As early as second grade, Chung said she remembers facing racism from children. But she didn’t understand what was happening. She didn’t know how to respond. So she found herself “muddling” through those issues alone, she said, because the majority of people she talked to also didn’t understand what she was going through.

“Being an adoptee can be isolating because a majority of people in your life don’t know what it’s like,” she said.

Chung would also hear offhand offensive questions or microaggressions, like people saying she must be grateful to have been adopted.

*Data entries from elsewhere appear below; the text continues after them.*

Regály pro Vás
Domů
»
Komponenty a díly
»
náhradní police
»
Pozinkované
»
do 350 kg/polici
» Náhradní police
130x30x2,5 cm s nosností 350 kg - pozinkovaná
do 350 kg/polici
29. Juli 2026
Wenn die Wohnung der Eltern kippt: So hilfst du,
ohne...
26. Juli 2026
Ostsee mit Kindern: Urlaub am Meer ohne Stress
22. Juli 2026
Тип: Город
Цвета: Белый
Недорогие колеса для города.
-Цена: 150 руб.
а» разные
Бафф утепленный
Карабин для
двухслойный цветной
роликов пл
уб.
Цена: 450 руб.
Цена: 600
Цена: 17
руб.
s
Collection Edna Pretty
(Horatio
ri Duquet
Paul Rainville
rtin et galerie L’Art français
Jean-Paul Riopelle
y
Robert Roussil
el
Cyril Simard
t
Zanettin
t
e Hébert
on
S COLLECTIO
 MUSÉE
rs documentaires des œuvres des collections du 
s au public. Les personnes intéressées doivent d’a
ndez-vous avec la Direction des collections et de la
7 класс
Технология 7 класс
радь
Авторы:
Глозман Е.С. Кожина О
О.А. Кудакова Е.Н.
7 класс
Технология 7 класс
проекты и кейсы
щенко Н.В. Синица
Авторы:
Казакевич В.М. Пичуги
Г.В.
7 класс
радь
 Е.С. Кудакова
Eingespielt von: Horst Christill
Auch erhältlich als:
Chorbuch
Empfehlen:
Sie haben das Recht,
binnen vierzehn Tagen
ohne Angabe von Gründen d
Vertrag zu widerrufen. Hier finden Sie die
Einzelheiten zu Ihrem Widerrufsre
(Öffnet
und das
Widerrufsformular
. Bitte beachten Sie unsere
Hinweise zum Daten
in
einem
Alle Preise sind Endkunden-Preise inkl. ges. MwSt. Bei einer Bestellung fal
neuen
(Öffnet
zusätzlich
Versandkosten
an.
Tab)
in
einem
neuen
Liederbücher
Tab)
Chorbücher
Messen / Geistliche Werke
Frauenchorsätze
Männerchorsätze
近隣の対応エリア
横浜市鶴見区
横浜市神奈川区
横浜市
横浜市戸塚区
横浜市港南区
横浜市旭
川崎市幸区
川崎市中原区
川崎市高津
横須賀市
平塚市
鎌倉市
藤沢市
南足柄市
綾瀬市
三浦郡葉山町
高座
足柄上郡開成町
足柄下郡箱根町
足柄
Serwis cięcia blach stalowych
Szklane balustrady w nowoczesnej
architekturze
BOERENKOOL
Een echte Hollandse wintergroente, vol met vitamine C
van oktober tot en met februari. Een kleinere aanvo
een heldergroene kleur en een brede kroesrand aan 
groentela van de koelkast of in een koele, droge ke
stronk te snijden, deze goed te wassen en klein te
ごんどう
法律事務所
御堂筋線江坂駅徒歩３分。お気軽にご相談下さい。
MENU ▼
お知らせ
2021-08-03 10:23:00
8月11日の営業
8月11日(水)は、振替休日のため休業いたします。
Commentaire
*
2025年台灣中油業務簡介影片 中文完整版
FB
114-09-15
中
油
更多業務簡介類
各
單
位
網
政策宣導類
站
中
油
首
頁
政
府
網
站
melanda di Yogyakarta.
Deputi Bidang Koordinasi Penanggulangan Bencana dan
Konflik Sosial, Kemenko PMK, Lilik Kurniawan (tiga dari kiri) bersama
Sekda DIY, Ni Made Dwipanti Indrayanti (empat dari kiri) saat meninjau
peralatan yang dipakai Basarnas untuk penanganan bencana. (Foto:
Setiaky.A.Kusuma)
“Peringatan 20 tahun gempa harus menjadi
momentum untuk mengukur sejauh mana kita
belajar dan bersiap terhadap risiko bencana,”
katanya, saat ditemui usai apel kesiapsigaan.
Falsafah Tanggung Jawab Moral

Those comments were weighted with assumptions that her life had to be better now than with her birth family, she said.

Since reconnecting with her birth family, Chung said she learned that they were a family in crisis when they gave her up for adoption as an infant. They had immigrated from Korea a few years earlier, but Chung said the U.S. government could have done more to help them or to find programs for their benefit.

“Clearly one family was carefully served, and one wasn’t; one family was a Korean family and one was a white family,” she said.

Chung said she occasionally meets with her father, who feels remorse over putting her up for adoption. Like her, he is a writer and has been published in Korea.

As a recent endeavor, Chung and her daughters have been learning the language, and one day she hopes to read her father’s work, she said.

“Maybe,” she said, “I will know my father a little bit better.”

The Northwest Passages Book Club event was hosted by The Spokesman-Review.